2007-09-16 03:39:19 · 5 answers · asked by CG 2 in Social Science Anthropology

5 answers

Archaeologists don't look for relics, they look for information. The whole point is to understand how people lived in the past and not to find treasure. Become a pirate if that's what you are looking for.

2007-09-17 09:46:45 · answer #1 · answered by kat.marie 2 · 0 0

Of course that's true, thank god. I work as a contract archaeologist in the US, and we always find great stuff, even in farmer's fields that have been picked over for hundreds of years. There are plenty of sites and single artifacts left to find even here, where we've done a heck of a lot of building. Remember that guy in Utah that had gorgeous sites from a little-known native group on his land? He just came out with those a few years ago.

::::::::::

*Given request 1*: Write out the records again, replacing "Identify" with "Locate" and leaving everything else unchanged.

::::::::::

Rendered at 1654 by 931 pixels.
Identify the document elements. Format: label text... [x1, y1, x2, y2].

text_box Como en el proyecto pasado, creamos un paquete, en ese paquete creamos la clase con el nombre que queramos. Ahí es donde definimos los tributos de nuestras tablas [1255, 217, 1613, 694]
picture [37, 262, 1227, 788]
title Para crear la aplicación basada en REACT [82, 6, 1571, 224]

::::::::::

*Given request 2*:
Answer these from the archaeology answers page:
(a) According to the first answer, what do archaeologists look for instead of relics?
(b) In what country does the second answerer work as a contract archaeologist?
(c) Under which category was the question asked?

*Task solution 1*:
Rendered at 1654 by 931 pixels.
Locate the document elements. Format: label text... [x1, y1, x2, y2].

text_box Como en el proyecto pasado, creamos un paquete, en ese paquete creamos la clase con el nombre que queramos. Ahí es donde definimos los tributos de nuestras tablas [1255, 217, 1613, 694]
picture [37, 262, 1227, 788]
title Para crear la aplicación basada en REACT [82, 6, 1571, 224]

*Task solution 2*:
(a) Information.
(b) The US.
(c) Social Science, Anthropology.